→ **About this exercise**
Go through the entries below and print each one exactly.
·····
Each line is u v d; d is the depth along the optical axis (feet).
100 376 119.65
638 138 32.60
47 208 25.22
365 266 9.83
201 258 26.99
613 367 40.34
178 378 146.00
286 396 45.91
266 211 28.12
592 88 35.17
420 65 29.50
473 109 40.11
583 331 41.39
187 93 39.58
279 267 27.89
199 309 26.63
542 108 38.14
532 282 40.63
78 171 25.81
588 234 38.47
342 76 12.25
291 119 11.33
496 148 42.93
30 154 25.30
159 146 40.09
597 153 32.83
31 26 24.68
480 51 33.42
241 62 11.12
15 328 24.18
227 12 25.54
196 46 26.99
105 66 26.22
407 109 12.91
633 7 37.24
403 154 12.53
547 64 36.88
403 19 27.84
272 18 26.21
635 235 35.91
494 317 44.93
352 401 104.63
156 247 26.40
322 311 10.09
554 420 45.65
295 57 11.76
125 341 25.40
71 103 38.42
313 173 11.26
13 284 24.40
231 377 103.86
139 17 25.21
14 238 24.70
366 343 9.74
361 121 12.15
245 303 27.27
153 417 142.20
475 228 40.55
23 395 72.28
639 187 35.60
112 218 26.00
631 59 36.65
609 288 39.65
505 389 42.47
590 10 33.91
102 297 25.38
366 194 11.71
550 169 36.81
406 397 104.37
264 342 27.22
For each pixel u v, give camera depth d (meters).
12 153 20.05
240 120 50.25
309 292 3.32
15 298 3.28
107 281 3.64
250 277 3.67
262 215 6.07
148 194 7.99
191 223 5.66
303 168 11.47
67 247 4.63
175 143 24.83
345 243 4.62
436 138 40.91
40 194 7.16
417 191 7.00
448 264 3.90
·····
→ **Solved exercise**
Each line is u v d; d is the depth along the optical axis (feet).
100 376 119.65
638 138 32.60
47 208 25.22
365 266 9.83
201 258 26.99
613 367 40.34
178 378 146.00
286 396 45.91
266 211 28.12
592 88 35.17
420 65 29.50
473 109 40.11
583 331 41.39
187 93 39.58
279 267 27.89
199 309 26.63
542 108 38.14
532 282 40.63
78 171 25.81
588 234 38.47
342 76 12.25
291 119 11.33
496 148 42.93
30 154 25.30
159 146 40.09
597 153 32.83
31 26 24.68
480 51 33.42
241 62 11.12
15 328 24.18
227 12 25.54
196 46 26.99
105 66 26.22
407 109 12.91
633 7 37.24
403 154 12.53
547 64 36.88
403 19 27.84
272 18 26.21
635 235 35.91
494 317 44.93
352 401 104.63
156 247 26.40
322 311 10.09
554 420 45.65
295 57 11.76
125 341 25.40
71 103 38.42
313 173 11.26
13 284 24.40
231 377 103.86
139 17 25.21
14 238 24.70
366 343 9.74
361 121 12.15
245 303 27.27
153 417 142.20
475 228 40.55
23 395 72.28
639 187 35.60
112 218 26.00
631 59 36.65
609 288 39.65
505 389 42.47
590 10 33.91
102 297 25.38
366 194 11.71
550 169 36.81
406 397 104.37
264 342 27.22
For each pixel u v, give camera depth d (meters).
12 153 20.05
240 120 50.25
309 292 3.32
15 298 3.28
107 281 3.64
250 277 3.67
262 215 6.07
148 194 7.99
191 223 5.66
303 168 11.47
67 247 4.63
175 143 24.83
345 243 4.62
436 138 40.91
40 194 7.16
417 191 7.00
448 264 3.90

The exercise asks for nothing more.